Over the decades, MS benefited from the mentorship of some of the finest musicians of her time—Pudukottai Dakshinamurthi Pillai and Musiri Subramania Iyer included. Semmangudi Srinivasa Iyer was her guru for the major part of her life. While widening her repertoire under Sadasivam’s expert stewardship to include music from all parts of India, and incorporate the best from specialist banis, she sought out the help of experts in the field, from Dilip Kumar Roy and Siddheswari Devi to T Brinda and Nedunuri Krishnamurti—and many more.

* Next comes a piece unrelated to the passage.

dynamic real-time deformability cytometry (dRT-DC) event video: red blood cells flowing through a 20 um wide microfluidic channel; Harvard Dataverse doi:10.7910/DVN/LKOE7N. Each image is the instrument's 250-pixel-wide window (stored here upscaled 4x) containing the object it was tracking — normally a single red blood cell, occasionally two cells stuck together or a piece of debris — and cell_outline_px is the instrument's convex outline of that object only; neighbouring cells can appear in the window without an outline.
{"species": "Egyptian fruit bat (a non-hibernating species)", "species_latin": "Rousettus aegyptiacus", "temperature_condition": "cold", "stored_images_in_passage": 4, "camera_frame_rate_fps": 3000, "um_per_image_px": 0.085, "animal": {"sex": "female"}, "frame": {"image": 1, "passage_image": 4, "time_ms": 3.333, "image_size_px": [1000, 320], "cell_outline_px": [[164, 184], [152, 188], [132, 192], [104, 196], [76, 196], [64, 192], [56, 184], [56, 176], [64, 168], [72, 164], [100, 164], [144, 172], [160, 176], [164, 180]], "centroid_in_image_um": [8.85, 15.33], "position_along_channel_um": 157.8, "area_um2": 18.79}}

In the latter part of her career, she struck up a brilliant partnership with composer Kadayanallur Venkatraman, who tuned many of the devotional and classical songs she made her own. An example was the Balaji Pancharatna Mala based on the lyrics of Talapaka Annamacharya.
 
MS could also play the veena, knew bharatanatyam, sang for the famous duo of daughter Radha and her cousin Anandhi, and was a staunch supporter of the Tamil Isai movement. Honoured with the title of Sangita Kalanidhi at age 52, she went on to earn fresh laurels all her life, with the Bharat Ratna, India’s highest honour the jewel in her crown. With Sadasivam’s active encouragement, she gave away most of her earnings to charity.
 
Her performances at overseas venues like the UN and Carnegie Hall, several American cities, Edinburgh, Moscow, Tokyo and Bangkok, to name some of them, made her an international figure, with her vast legion of admirers including western musicians as well as her Hindustani counterparts in India. Her stepdaughter Radha Viswanathan gave her invaluable assistance as her vocal accompanist for most of her career. India’s nationalist leaders were all her fans, too. Sarojini Devi surrendered her title of Nightingale of India to her, Mahatma Gandhi once said he’d listen to her speak a song rather than someone else sing it, and Jawaharlal Nehru said: “Who am I, a mere prime minister, before the queen of song?”